En 1897 consigue plaza en el Cuerpo de Archiveros, Bibliotecarios y Arqueólogos. Su primer destino fue la Biblioteca de la Universidad de Salamanca y en 1901 empezó a trabajar en la Sección de Numismática del Museo Arqueológico Nacional, bajo las órdenes de Manuel Gil y Flores. En 1904 queda como Jefe de la sección al morir Gil y Flores. Aunque era consciente de que no tenía demasiada experiencia, rápidamente se va acostumbrando a los quehaceres generales del trabajo en el Museo como atender consultas, catalogar, participar en oposiciones, y a otros derivados de los escasos medios materiales con los que se contaba. Durante estos años ingresa una de las piezas icónicas de la colección: el Cuaternión de Augusto en 1919.

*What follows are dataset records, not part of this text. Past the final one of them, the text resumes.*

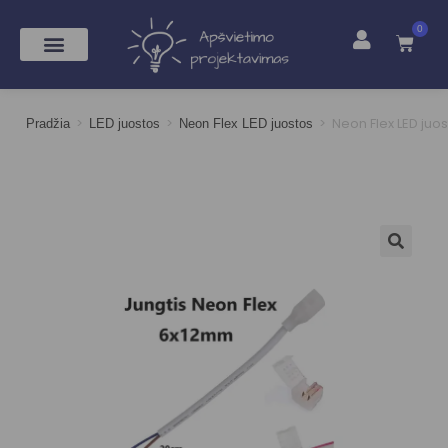
0
>
>
>
Neon Flex LED juos
Pradžia
LED juostos
Neon Flex LED juostos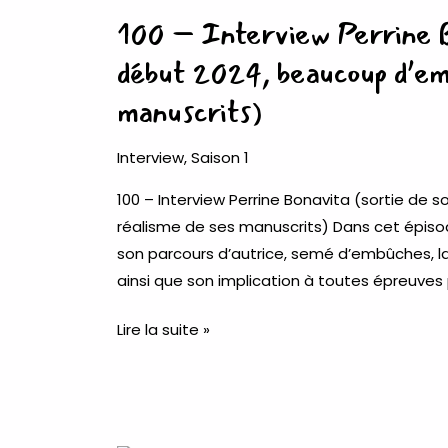
Interview
100 – Interview Perrine B
Perrine
Bonavita
début 2024, beaucoup d’em
(sortie
manuscrits)
de
son
Interview
,
Saison 1
roman
début
100 – Interview Perrine Bonavita (sortie d
2024,
réalisme de ses manuscrits) Dans cet épisode
beaucoup
son parcours d’autrice, semé d’embûches, la
d’embûches
ainsi que son implication à toutes épreuves
&
le
Lire la suite »
réalisme
de
ses
manuscrits)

Era muy aficionado a escribir, practicando todos los géneros: la poesía, el folletín, libros de viajes, catálogos, estudios científicos, y sobre todo artículos divulgativos en periódicos y revistas, para acercar la Numismática al gran público, ya que él se consideraba así mismo un divulgador. Su obra más famosa fue la Historia dómini Quijoti Manchegui, traducción cómica del libro de Cervantes, totalmente libre, cuyas reediciones han llegado hasta 2017. Dejó un manuscrito: Mi diario como numismático (1901-1917), en el que apunta sus actividades y vivencias en el Museo Arqueológico Nacional y que nos transmite una imagen muy realista de cómo funcionaba la institución en esos años.
Siempre tuvo interés por la arqueología, aunque hasta 1912, en Tiermes (Soria), no inicia su labor como arqueólogo. También participó en las excavaciones de Uxama (Osma, Soria) y Clunia (Burgos). Poco conocidas son sus intervenciones en yacimientos de Guadalajara, como Aranzueque, y la Cueva de la Galiana (Valdecobo, Horche). En Galicia excavó en el castro de Santa Tecla y en Andalucía en el santuario de Collado de los Jardines (Santa Elena, Despeñaperrros, Jaén) con Juan Cabré. Aunque se le concede permiso para excavar en 1914 en Castellar de Santisteban (Jaén) no pudo trabajar en la zona por la conflictiva situación del yacimiento.
En 1919 fue nombrado Académico Correspondiente por Guadalajara de la Real Academia de la Historia. Fallece, todavía en activo, en 1930.